Most of Rigby’s “sadder” material can be classified as love songs, albeit not so much of the tender sort as the breakup or kiss-off variety—à la his man Bob’s “Positively 4th Street” or “Don’t Think Twice, It’s All Right.” “Midas Beige,” for instance, rants about an imperious narcissist who loves herself so much that everything she encounters pales by comparison. “You turned my mind beige / You turned my balls beige / But you can’t touch my heart with your Midas beige,” Rigby snarls to the relentless riffing of a pair of buzz-saw guitars. Over the spongy groove of “Sensible Shoes” he rues, “I shoulda known I was of no practical use / Something to be thrown away after being seduced / I shoulda been tipped off by your sensible shoes.”
Paradoxaholic is rife with barbed wit and wordplay, as well as plenty of tensive, roots-based pop-rock to back it up. Long on muscle and drive, the production is certainly a far cry from Sidekick Phenomenon, the country-tinged field-recording-by-default Rigby made back in 1985 for the Egon label run by Yo La Tengo co-founders Georgia Hubley and Ira Kaplan. He subsequently released a trio of singles, one on former Hüsker Dü singer-guitarist Bob Mould’s Singles Only imprint, and a couple more, including the cult favorite “Ricky Skaggs Tonite,” on Diesel Only. Rigby also recorded an EP, hooked by the horny “Red Bra & Panties,” in 1996. Yet all of these efforts seemed off-the-cuff; by contrast, the arrival of his far more realized new album raises the question of whether the record is just a busman’s holiday for Rigby, or perhaps represents a new phase of his career.
Rigby, however, insists that he is first and foremost a drummer. “I’ve been writing songs for years—a lot of songs—but I’m still very much focused on being a musician,” he says, alluding to his current gig with Steve Earle’s band the Dukes. “If anything, I consider myself a singer-songwriter’s drummer. I’ve put a lot of thought into what songwriting is, and to what it means to stay out of the way as a musician. Staying out of the way is really what it’s all about when you play with someone like Steve.”
All of which is a mite self-effacing for a drummer who has worked with the heady likes of his ex-wife Amy, his old dB’s bandmates Chris Stamey and Peter Holsapple and former Soft Boy Kimberley Rew. Today Rigby favors a lean, no-fills style of playing in the tradition of the great Stax drummer Al Jackson Jr.; back when he was a member of Sneakers and The dB’s, though, he used to rampage all over the kit like the second coming of Keith Moon.

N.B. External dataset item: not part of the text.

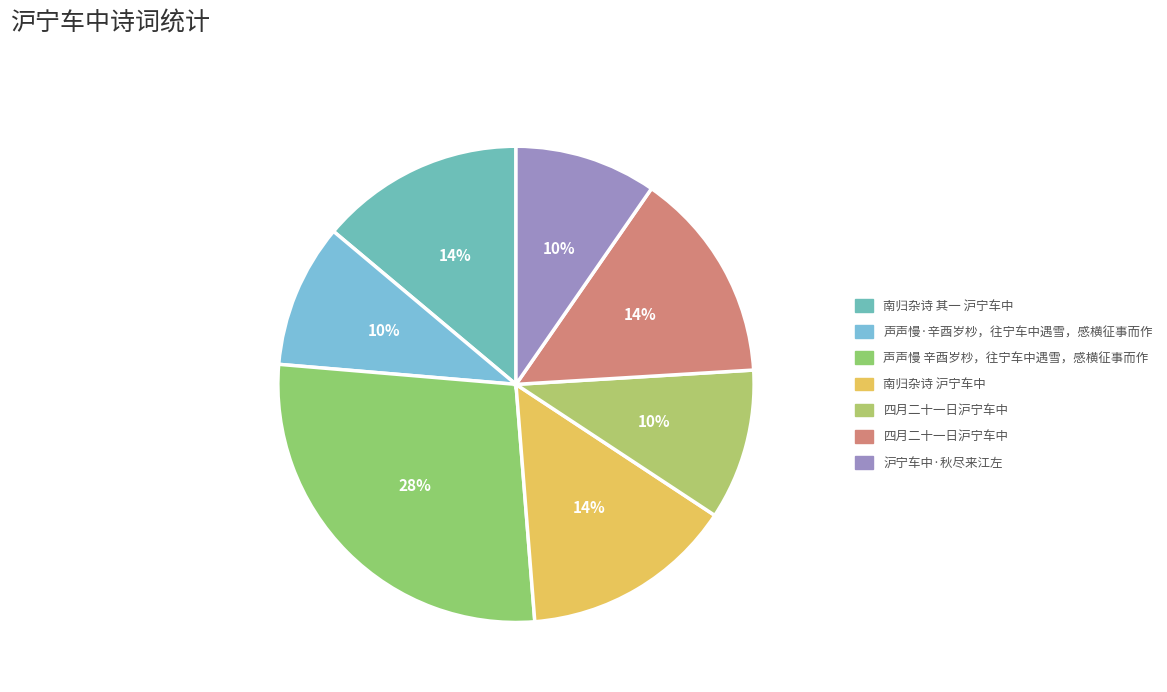

Count the number of slices in the pie.

7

Indeed, the first edition of the Trouser Press Record Guide called Rigby “one of a mere handful of current rock drummers with a sound of his own beyond mere beat-keeping.”

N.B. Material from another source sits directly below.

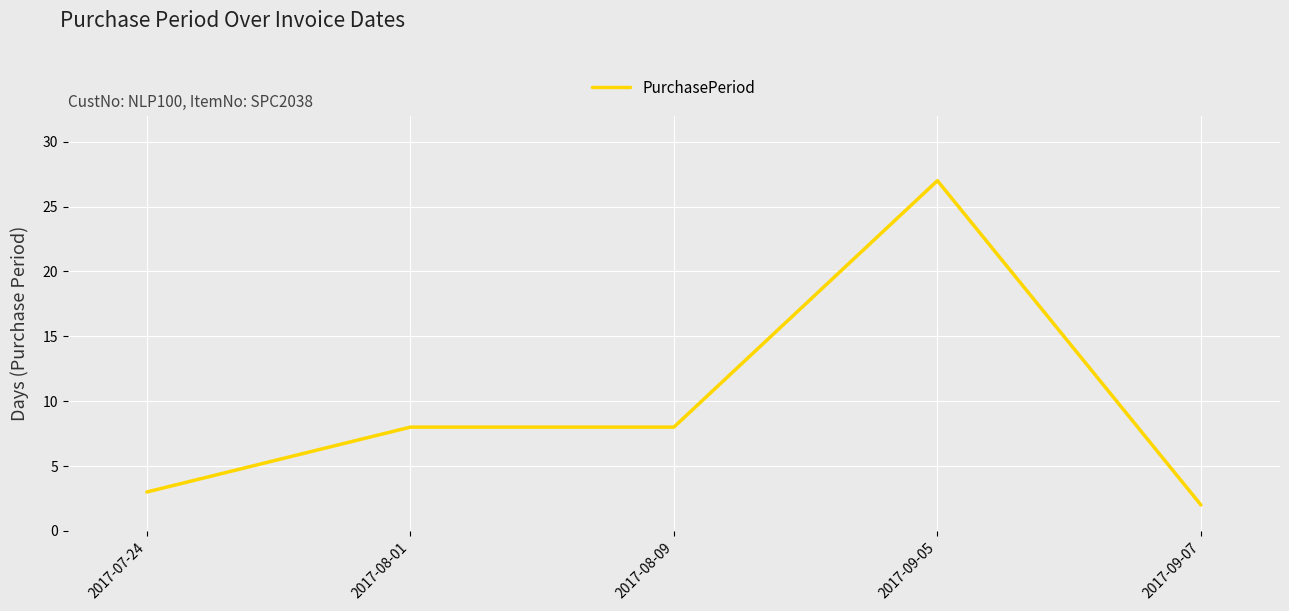

The value at 2017-08-09 is 4. True or false?

False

A similar originality is evident in the songwriting and performances on Rigby’s new album. At 46, and with a teenage daughter to help raise, he’s doubtless not about to use the record as a platform for embarking on a full-blown solo career. But if anyone on Music Row or beyond is listening, surely they’ll understand the wisdom of giving the drummer some, if only in the form of a songwriting deal.